Een Japanse pianiste, een Iraanse taxichauffeur, een dochter van een Armeense schoenenkunstenaar: allemaal bezoeken ze een dode op de beroemdste begraafplaats van Frankrijk. Als eerbetoon, om inspiratie op te doen of om te vertellen wat ze hebben gedaan die week. In Forever, de nieuwste documentaire van Heddy Honigmann (1951, Peru) luisteren we naar bezoekers van Père-Lachaise, de begraafplaats in Parijs waar grootheden als Edith Piaf, Marcel Proust, Maria Callas en Karel Appel begraven liggen. De begraafplaats vormt een uitzonderlijke plek waar dood en leven op een volkomen natuurlijke manier naast elkaar lijken te bestaan. Althans, wanneer je door de ogen van Honigmann kijkt. Haar camera registreert kleine details: een paars viooltje van aardewerk op een graf, een in boomschors gekraste liefdesverklaring bij het graf van Jim Morrison, een balpen op het graf van Proust. De vele stenen beelden die het park rijk is, vaak gesluierde vrouwen die een hand voor het gezicht slaan, worden als een rode draad door de film gevlochten. De talloze weduwes die met plastic waterflessen de graven van hun overleden echtgenoten bewateren, geven de begraafplaats de indruk van een intiem park. Veel van hen komen elke dag, anderen een paar keer per week. De vrouwen zitten zusterlijk naast elkaar op een bankje en bekijken de zoveelste Morrison-fan die op zoek is naar het graf van de legendarische rockster.
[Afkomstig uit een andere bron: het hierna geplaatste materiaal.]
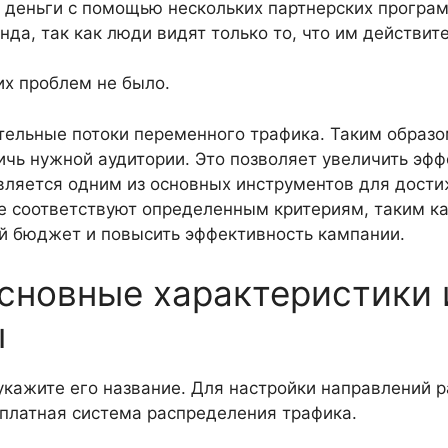
 деньги с помощью нескольких партнерских програ
да, так как люди видят только то, что им действите
их проблем не было.
чительные потоки переменного трафика. Таким обра
ичь нужной аудитории. Это позволяет увеличить эф
вляется одним из основных инструментов для дости
 соответствуют определенным критериям, таким как
 бюджет и повысить эффективность кампании.
основные характеристики
ы
укажите его название. Для настройки направлений 
сплатная система распределения трафика.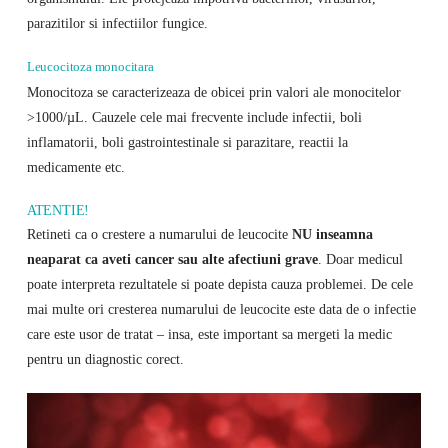
parazitilor si infectiilor fungice.
Leucocitoza monocitara
Monocitoza se caracterizeaza de obicei prin valori ale monocitelor
>1000/µL. Cauzele cele mai frecvente include infectii, boli
inflamatorii, boli gastrointestinale si parazitare, reactii la
medicamente etc.
ATENTIE!
Retineti ca o crestere a numarului de leucocite
NU inseamna
neaparat ca aveti cancer sau alte afectiuni grave
. Doar medicul
poate interpreta rezultatele si poate depista cauza problemei. De cele
mai multe ori cresterea numarului de leucocite este data de o infectie
care este usor de tratat – insa, este important sa mergeti la medic
pentru un diagnostic corect.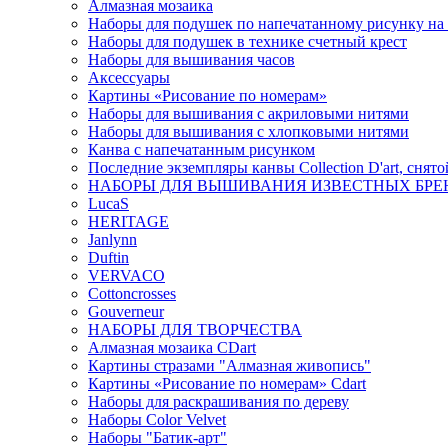
Алмазная мозаика
Наборы для подушек по напечатанному рисунку на
Наборы для подушек в технике счетный крест
Наборы для вышивания часов
Аксессуары
Картины «Рисование по номерам»
Наборы для вышивания с акриловыми нитями
Наборы для вышивания с хлопковыми нитями
Канва с напечатанным рисунком
Последние экземпляры канвы Collection D'art, снят
НАБОРЫ ДЛЯ ВЫШИВАНИЯ ИЗВЕСТНЫХ БРЕ
LucaS
HERITAGE
Janlynn
Duftin
VERVACO
Cottoncrosses
Gouverneur
НАБОРЫ ДЛЯ ТВОРЧЕСТВА
Алмазная мозаика CDart
Картины стразами "Алмазная живопись"
Картины «Рисование по номерам» Сdart
Наборы для раскрашивания по дереву
Наборы Сolor Velvet
Наборы "Батик-арт"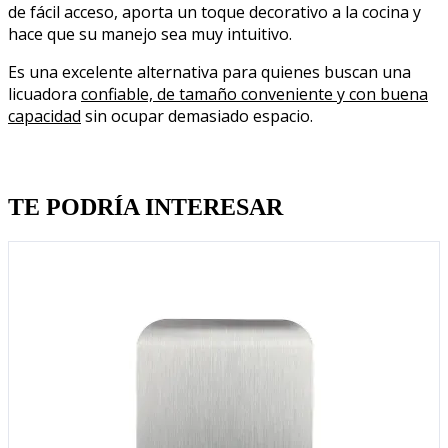
de fácil acceso, aporta un toque decorativo a la cocina y
hace que su manejo sea muy intuitivo.
Es una excelente alternativa para quienes buscan una
licuadora
confiable, de tamaño conveniente y con buena
capacidad
sin ocupar demasiado espacio.
Quien llevo esto, llevo tambien
TE PODRÍA INTERESAR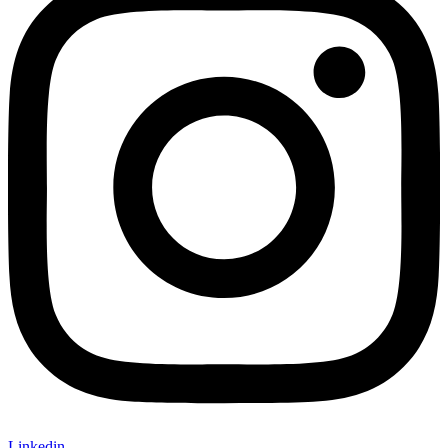
Linkedin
‘Nergens is er zo weinig dood als hier. Buiten het kerkhof is de dood overal, hier kan het niet’, zegt een man die rondleidingen geeft op Père-Lachaise. Als kind leerde hij zichzelf rekenen met de jaartallen op de graven. Zijn belangrijkste levensinzicht is dat wanneer je houdt van de muziek van Chopin, of van de romans van Balzac, je nooit alleen bent.

En daarmee raakt hij aan de kern van wat Honigmann met haar film lijkt te willen vertellen. Dat kunst eeuwig is, en mensen verbindt. Het is een antwoord op de vraag die Honigmann in al haar films stelt, het kernthema van haar werk: hoe overleven mensen? In veel van haar films wordt deze vraag gesteld in relatie tot de vreemdeling die zich vestigt in een nieuw land. Zo maakte Honigmann, die zelf ook op meerdere plekken ter wereld gewoond heeft, Het ondergrondse orkest, een film over Oost-Europese klassieke beroepsmusici in de metrogangen van Parijs. Crazy, waarmee ze in 1999 het Gouden Kalf voor beste lange documentaire won, vertelt het verhaal van veteranen van Nederlandse vredesmissies in oorlogsgebied.

Ook in Forever vormen de vreemdelingen het zwaartepunt. De rij passanten opent en sluit met de getalenteerde Japanse pianiste die elk stuk van Chopin voor haar overleden vader speelt. Bijzonder is ook de Koreaanse jongen die alleen voor het graf van Proust naar Frankrijk is afgereisd. De vraag waarom hij zo van Proust houdt beantwoordt hij in het Koreaans. Mooi is dat dit niet is ondertiteld. Want ook al versta je er niks van, je weet toch wat hij zegt. En daarmee onderstreept Honigmann de universele, en eeuwige, waarde van kunst.